They lift your spirits, prompt you to think, make you feel grateful and inspire you to do more. They connect you to our community, shining a spotlight on what's good about our city. They're stories that are Uniquely Milwaukee.
We're in the heart of the Milwaukee Film Festival, and there's one member of our Radio Milwaukee team who chose some of the movies you'll see this year.
In addition to being an 88Nine DJ and co-host of La Alternativa, Paula Lovo is the new programmer for Cine Sin Fronteras, created 10 years ago to showcase the Latin diaspora. Paula, an artist and documentarian herself, is leading that mission for Milwaukee Film and talked with me about the Cine Sin Fronteras selections for this year's festival.
Cine Sin Fronteras schedule
American Pachuco: The Legend of Luis Valdez
April 27-28
Oriental Theatre
This Sundance Film Festival Audience Award winner features interviews with legends like Edward James Olmos and Lou Diamond Phillips, who recognize the resounding legacy of Luis Valdez. From his work creating theater shows for migrant food workers to studio films like La Bamba and Zoot Suit, Valdez’s influential work continues to reflect the struggles and triumphs of the Mexican-American community.
Cine Sin Fronteras Shorts
April 24 | 7:15 p.m.
Downer Theatre
From documentaries to animation, the four films in this program explore physicality, grief, reflection, and transformation. Guaranteed to take you on a journey of emotions and experiences, these films bring us into the realities of a beloved Luchador, body dysmorphia, unexpected surprises, and unpacking loss.

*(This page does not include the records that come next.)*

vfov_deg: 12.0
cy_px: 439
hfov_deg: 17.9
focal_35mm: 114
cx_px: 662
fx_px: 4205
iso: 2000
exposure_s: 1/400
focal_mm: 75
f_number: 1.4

El Canto De Las Manos (Song of the Hands)
April 27 | 9:30 p.m.
Oriental Theatre
Renowned conductor Gustavo Dudamel partners with Coro de Manos Blancas, a choir of deaf performers in Venezuela, to stage Beethoven’s opera Fidelio. As the choir prepares for their innovative performance, the film follows them through auditions, rehearsals and personal stories of resilience in the face of anti-deaf discrimination.
Jaripeo
April 26 | 2 p.m.
Oriental Theatre
In a hypermasculine terrain, one artist takes audiences to the queer communities that embrace jaripeos, a Mexican style of rodeo. Through co-director Efraín Mojica's narrations, this poetic and personal debut documentary unpacks what it means to be queer in Michoacán’s jaripeo spaces and asks what lies beneath the performance of machismo.
La Hija Cóndor (The Condor Daughter)
April 26, 30
Downer Theatre
In this enthralling story of tradition, ambition and carving your own destiny, Clara and her adoptive mother Ana are midwives to a remote indigenous community in the Bolivian Andes. Clara dreams of becoming a singer but remains bound to the confines of her community and duties. Tempted by outside forces, she runs off to the city in pursuit of her aspirations, unwittingly leaving a dark void in her wake.

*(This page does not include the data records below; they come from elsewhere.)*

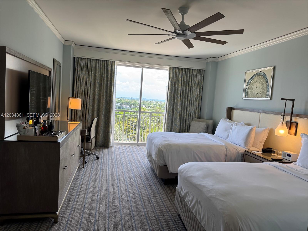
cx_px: 154
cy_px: 116
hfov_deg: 71.6
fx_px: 214
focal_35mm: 24
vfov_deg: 56.8
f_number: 1.78
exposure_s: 1/122
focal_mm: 6.76
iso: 50
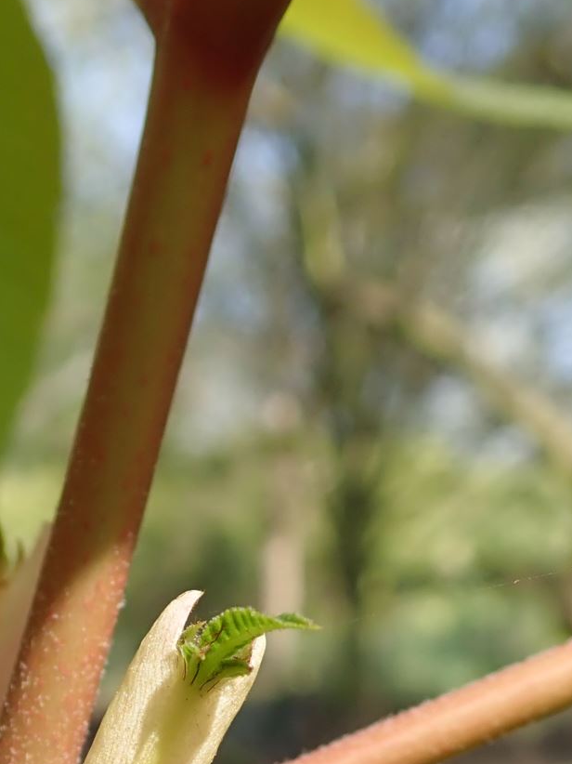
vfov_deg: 25.1
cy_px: 811
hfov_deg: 19.9
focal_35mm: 73
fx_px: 1609
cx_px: 116
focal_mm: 5.5
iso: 100
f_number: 3.2
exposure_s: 1/320
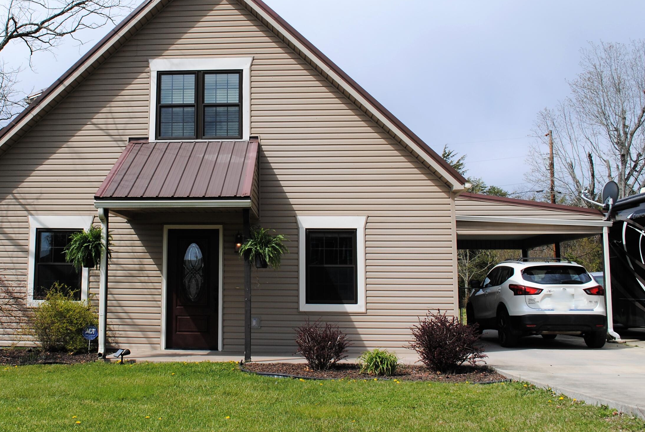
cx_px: 225
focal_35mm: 41
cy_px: 170
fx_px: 735
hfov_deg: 46.7
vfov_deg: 32.6
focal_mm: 20
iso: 100
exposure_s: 1/320
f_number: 9
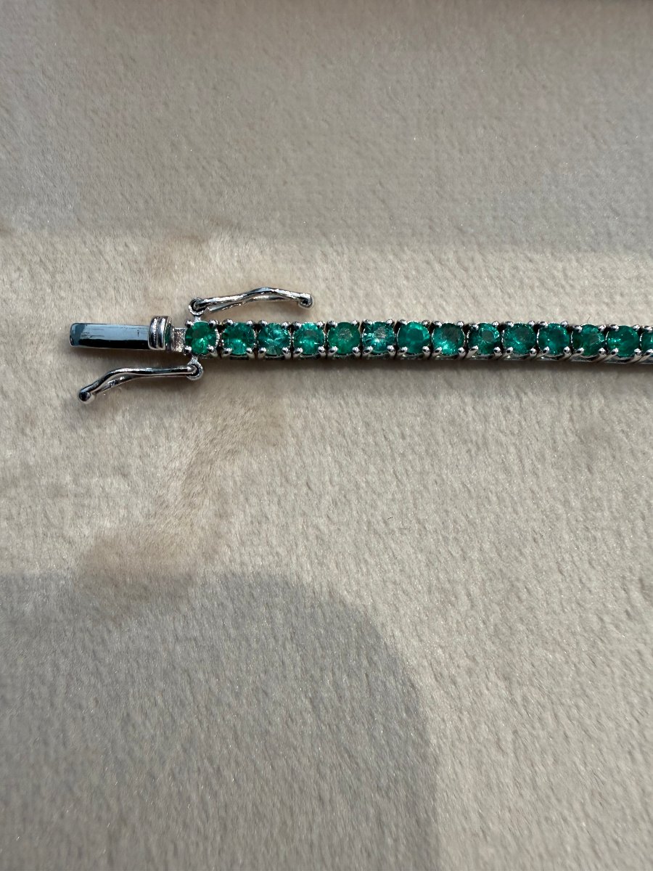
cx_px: 326
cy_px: 436
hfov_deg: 56.8
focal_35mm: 24
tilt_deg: -79.8
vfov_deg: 71.6
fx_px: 604
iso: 125
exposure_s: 1/100
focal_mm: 2.22
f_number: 2.2
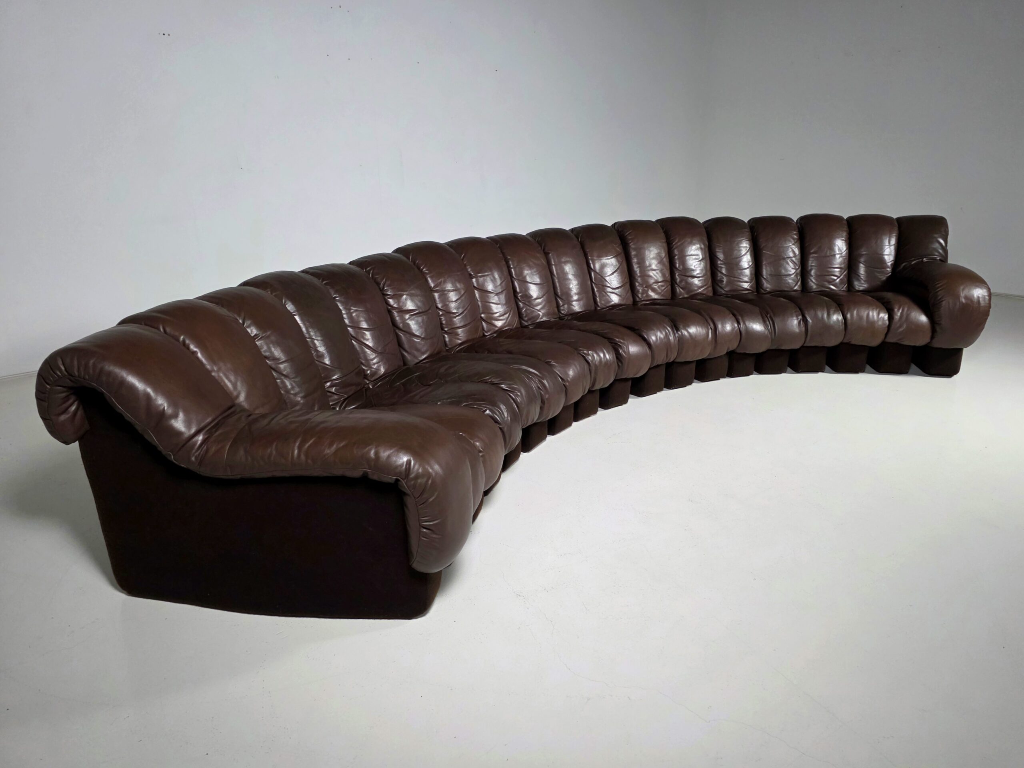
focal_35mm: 23
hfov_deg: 73.9
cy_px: 384
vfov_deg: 58.9
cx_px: 512
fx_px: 680
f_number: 1.7
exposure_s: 1/101
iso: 400
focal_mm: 6.3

Mad Bills to Pay (or Destiny, dile que no soy malo)
April 24, 27
Oriental and Downer Theatres
A chronicle of young Rico's summer of selling "Nuttys" on the NYC boardwalk, reckoning with becoming a parent alongside his teenage girlfriend and ideas of what adulthood should look like. Writer-director Joel Alfonso Vargas turns the Bronx into a living, breathing backdrop for a story about young love and the fragile space between boyhood and adulthood.

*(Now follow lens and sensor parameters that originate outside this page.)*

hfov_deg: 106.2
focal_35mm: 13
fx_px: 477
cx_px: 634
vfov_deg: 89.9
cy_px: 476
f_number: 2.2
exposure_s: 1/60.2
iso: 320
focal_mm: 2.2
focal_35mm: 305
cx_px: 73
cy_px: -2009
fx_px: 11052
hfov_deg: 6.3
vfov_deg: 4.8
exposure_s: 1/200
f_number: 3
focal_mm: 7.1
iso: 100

The Blue Trail (O último azul)
April 27 | 4:30 p.m.
Oriental Theatre
To maximize economic productivity, the government orders the elderly to relocate to distant housing colonies. Tereza, 77, refuses and instead embarks on a journey through the Amazon that will change her destiny forever. Winner of the Silver Bear Grand Jury Prize at the 75th Berlin International Film Festival, the latest from director Gabriel Mascaro (Divine Love, MFF2019) is an inspiring reminder that it’s never too late to take flight.
Vainilla (Vanilla)
April 28-29
Downer Theatre
Weaving in and out of rooms, one family of seven bold women find their own way out of the looming inevitability of home foreclosure. Through the lens of 8-year-old Roberta, we see their relationship in the most dynamic and intimate of ways. Set in 1980s Mexico, this directorial debut explores the complexities of multi-generational relationships in a household with diverse feminine influences.